The worker falls back to a set of seed patterns when no learned patterns are available. The seed patterns cover a small number of common distributed system failure modes that are well-understood and do not require empirical calibration: cascading backpressure, connection pool saturation, retry storm progression, and similar canonical signatures. These seed patterns ensure that a fresh deployment can produce useful recommendations immediately, before any outcome history has accumulated to inform the learned library.
This fallback-to-seeds structure reflects a general principle in the cognitive substrate: a system should be able to operate at reduced capability when its learned state is unavailable, rather than failing entirely. The seed patterns are the pattern detection equivalent of the developmental engine's seed phase: limited but functional, providing a foundation for learning rather than a replacement for it.
Recommendation events as diagnostic signals
When a pattern match clears the confidence threshold, the worker emits a recommendation event. The recommendation includes the pattern identifier, the match score, the pattern's outcome description (what the pattern predicts will happen if nothing changes), and the pattern's ordered list of interventions (what actions have previously been associated with resolution of this pattern).
The recommendation is diagnostic rather than autonomous. It gives incident response systems, human operators, and downstream policy engines a ranked interpretation of the current operational state. It does not take action. This separation is deliberate: automated remediation requires additional policy controls, approval gates, blast-radius assessment, and rollback logic that belong in a later stage. The pattern detector's job is to recognize what is happening; the job of determining what to do about it belongs elsewhere.

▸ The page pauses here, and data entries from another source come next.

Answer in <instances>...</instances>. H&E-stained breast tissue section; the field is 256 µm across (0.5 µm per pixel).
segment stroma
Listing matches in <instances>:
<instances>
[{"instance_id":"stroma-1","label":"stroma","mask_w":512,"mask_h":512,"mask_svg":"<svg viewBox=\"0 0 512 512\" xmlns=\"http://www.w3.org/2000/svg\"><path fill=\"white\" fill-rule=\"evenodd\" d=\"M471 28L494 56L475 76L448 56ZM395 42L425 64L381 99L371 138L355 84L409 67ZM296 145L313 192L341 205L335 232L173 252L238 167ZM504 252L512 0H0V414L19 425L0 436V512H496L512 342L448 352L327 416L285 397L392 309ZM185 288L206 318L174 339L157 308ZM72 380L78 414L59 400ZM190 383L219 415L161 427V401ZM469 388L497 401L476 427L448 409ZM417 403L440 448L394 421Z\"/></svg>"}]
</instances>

This reflects the same principle that the arbitration engine applies within the cognitive loop. The pattern detector is analogous to the critic agent: it evaluates current conditions against known failure signatures and produces a scored recommendation. The actual execution decision is separate.
Why system-agnostic patterns transfer
The key invariant is that pattern documents describe behavior in terms of primitives and cannot depend on vendor names, metric names, cluster identifiers, or topology-specific labels. The detector is therefore small because the complexity of system adaptation has been isolated in the telemetry mapping layer that precedes it in the pipeline.
Consider what a vendor-specific pattern library would require. A pattern for Kafka consumer lag buildup followed by OpenSearch queue rejection would need to reference Kafka-specific metrics like consumer_lag_max, Elasticsearch-specific queues, and the specific thresholds defined in the monitoring configuration of a particular deployment. That pattern could not be reused in a different environment even if the underlying failure dynamic was identical.
A primitive-based pattern for the same failure describes BACKPRESSURE_ACCUMULATION followed by QUEUE_GROWTH. Any system whose telemetry mapping produces those primitives under those conditions will trigger the pattern. The cognitive substrate can maintain a single pattern library that applies across every instrumented service, rather than maintaining separate pattern catalogs for each technology stack.
This is what the abstraction work buys in operational terms: not just theoretical generality, but a concrete reduction in the maintenance burden of the pattern library and a concrete increase in the range of systems that benefit from accumulated pattern knowledge.